Personal development: Shows insight into one’s own and others’ behavior and mental processes and apply effective strategies for self-management and self-improvement.
1. Students apply psychology to personal and professional development.
2. Students are aware of their thoughts, feelings, and behaviors.
3. Students define personal and professional integrity.
Information and Technological Literacy: Demonstrate information competence and the ability to use computers and other technology for many purposes
1. Students demonstrate competent, ethical, and responsible use of information in academic work.
2. Students apply software in research reports (e.g statistical)
3. Students master computer basics such as Internet navigation, document and spreadsheet generation.
4. Students assess web-based sources of information, popular presentations of psychological research, as well as pseudoscience.
Values in Psychology: Weigh evidence, tolerate ambiguity, act ethically, and reflect other values underpinning psychology.
1. Students understand the need to behave ethically in personal and professional domains and appreciate the need to tolerate ambiguity.
2. Students demonstrate skepticism and intellectual curiosity, attunement to scientific evidence, civic responsibility, and respect for human diversity.
Sociocultural and International Awareness
1. Students respect individual differences.

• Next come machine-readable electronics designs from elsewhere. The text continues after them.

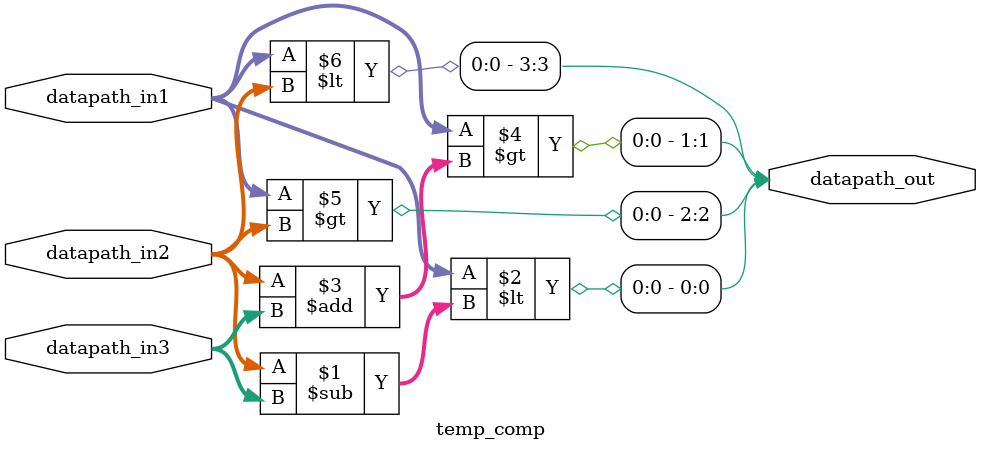
<source format=v>
module temp_comp(
    input wire [6:0] datapath_in1, datapath_in2, datapath_in3,
    output wire [3:0] datapath_out
);

assign datapath_out[0] = datapath_in1 < datapath_in2 - datapath_in3;
assign datapath_out[1] = datapath_in1 > datapath_in2 + datapath_in3;
assign datapath_out[2] = datapath_in1 > datapath_in2;
assign datapath_out[3] = datapath_in1 < datapath_in2;

endmodule

</source>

2. Students define diversity and its role in psychological theory and research.
3. Students consider and explain the role of cultural, racial, ethnic and economic factors, privilege, and discrimination, in effect, behavior, and cognition.
Career Planning and Development: Emerge from the major with realistic ideas about how to use psychological knowledge, skills, and values in various occupations, and in graduate or occupational schools.
1. Students apply psychological principles to career decision-making.
2. Students identify and pursue realistic career paths.
3. Students identify realistic graduate education pathways.
4. Students take practical career steps.
5. Students value lifelong learning and ongoing professional development.